La ventana que se abrirá y cerrará por dos o tres décadas con la privatización y concesión del Belgrano Cargas y Logística S.A. generó interesados de peso, como el Grupo México, uno de los mayores operadores ferroviarios del continente.

El Grupo México, que pisa fuerte en aquel país y Estados Unidos, posa la vista en la licitación del Belgrano Cargas. El plan, las virtudes y las desventajas
Por Facundo Borrego
Mexicanos , a la carga. El Grupo México quiere quedarse con el Belgrano Cargas
La ventana que se abrirá y cerrará por dos o tres décadas con la privatización y concesión del Belgrano Cargas y Logística S.A. generó interesados de peso, como el Grupo México, uno de los mayores operadores ferroviarios del continente.
Desde hace algunas semanas avanzó con un fuerte lobby, apoyado en lo mediático, para poner sobre la mesa una cantidad de pergaminos en la actividad logística con los que cree que podrá seducir al gobierno nacional a la que adjudique las líneas Belgrano (trocha angosta) que conecta el NOA con los puertos santafesinos y la San Martín (trocha ancha) que hace lo propio con Cuyo, Buenos Aires y Santa Fe.
Esa es la carta que venden los mexicanos: mostrar experiencia y antecedentes. Lo hace en un territorio totalmente distinto al argentino y con otras particularidades. Su división Transportes, Grupo México Transportes (GMXT), que es quien quiere competir, tiene la cobertura ferroviaria más grande de aquel país y dos de los estados más grandes de EE.UU. (Florida y Texas).
Además, lo que más mueven son productos agrícolas, como es actualmente el transporte nacional, y, sobre todo, minerales, que se proyecta que en unos años puede explotar. Un sector minero que va carburando y con quien pueden tener ya alguna conversación establecida.

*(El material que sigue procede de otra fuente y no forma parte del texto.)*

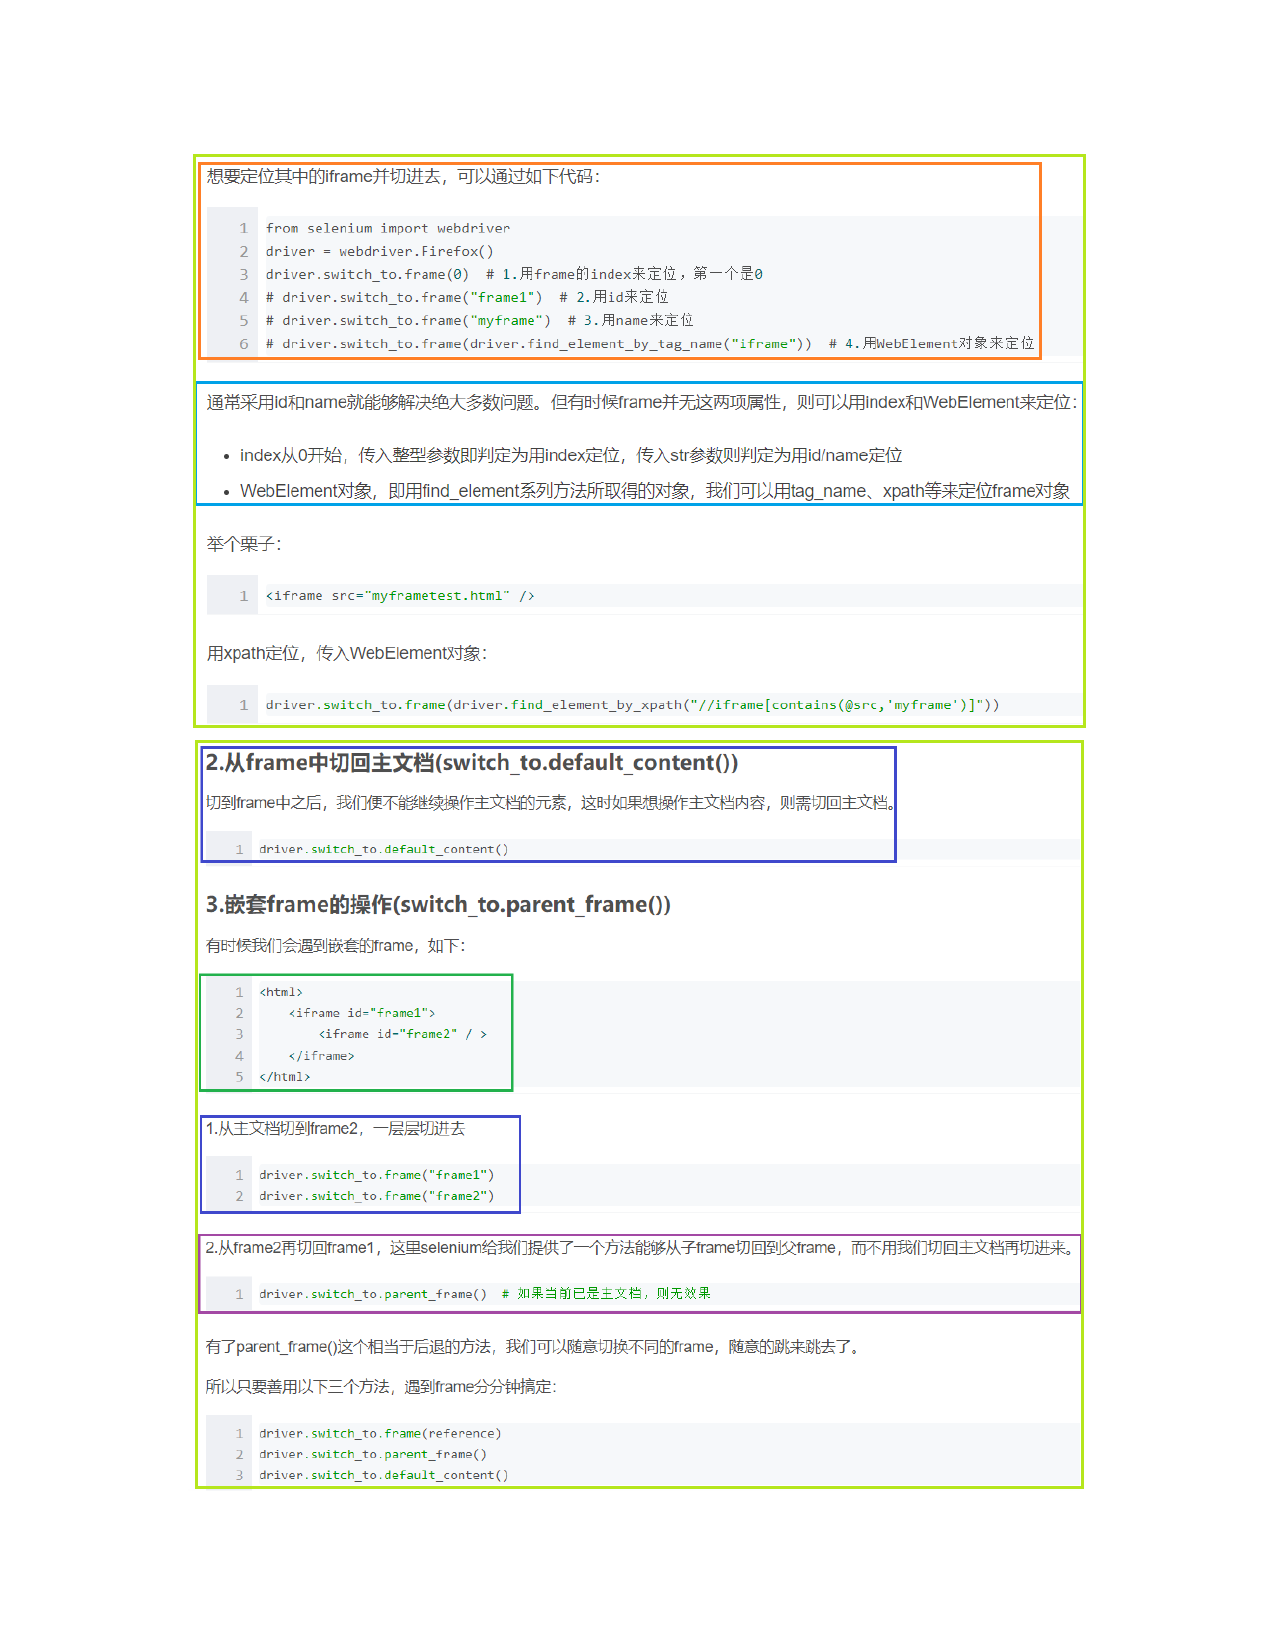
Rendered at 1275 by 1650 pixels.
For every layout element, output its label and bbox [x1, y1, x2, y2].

picture [187, 732, 1087, 1491]
picture [187, 150, 1087, 731]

Justamente eso intentan instalar como diferencial: “Somos operadores 100% de trenes con experiencia. Viene un operador de carga, no un grupo que quiere verticalizar negocios”. De esa forma tiran un dardo al resto de los competidores que se mostraron interesados, como las cerealeras que ya conformaron un consorcio importante, y hasta algunas mineras.
“Es difícil que un player así vuelva”, proyectan y suena como presión para un gobierno que aún no ha terminado los pliegos. Se supone que los presentará a finales de febrero y con un posible cambio fundamental que impulsó el propio grupo mexicano pero con el que acuerdan el resto de los interesados.
Se trata de la modificación en el esquema que se pensaba como desintegración en varias unidades de negocios: la operación de las vías, inmuebles linderos, material rodante y talleres. Se empuja para que se licite todo junto por línea, de manera integrada. Que un operador administre las vías, otro los talleres, otro los vagones complicaría el funcionamiento. Las experiencias en el mundo no han resultado. “Queda descalzado todo”, argumentan expertos e interesados.
>>> Leer más: La licitación de trenes de carga que pega en el corazón de Santa Fe
Como se dijo, los mexicanos vienen por todo partiendo desde una aparente superioridad logística que quizás no sea fácil de adaptar a los vericuetos argentinos. “Quieren desarrollar el sistema entero”, dicen en un rapto pretencioso.
Es en ese punto donde le pegan: tienen experiencia probada pero no poseen conocimiento del país. El Grupo México explica que se está sumergiendo al punto que trajeron técnicos a la Argentina para hacer análisis sistémicos.
Por eso, la inversión de 3.000 millones de dólares con que tentó estratégicamente a un sediento gobierno nacional, no es al azar. Hasta se apresuraron a empatar la movida de las cerealeras de construir nuevos centros de acopio y almacenamiento de granos en las antiguas estaciones ferroviarias. Dicen que también invertirán en eso.
Pero no son dementes: quieren un RIGI para lograr ordenamiento a la inversión. Lo que inquieta por estas horas a los mexicanos es cómo vincular ese régimen con la privatización, por eso piden claridad en el pliego.
El negocio es poder trabajar con todos, dicen: cerealeras, minería, petroleros. Esto tiene consonancia con la propuesta de un plan integral con “infraestructura nueva para un tren de primer mundo”. Semejante plan, ¿podría encarecer el flete? Dicen que al ser una concesión larga, la recuperación está pensada en varios años. Los mexicanos quieren pegar fuerte en el tablero y en ese sentido operan en la previa a la licitación.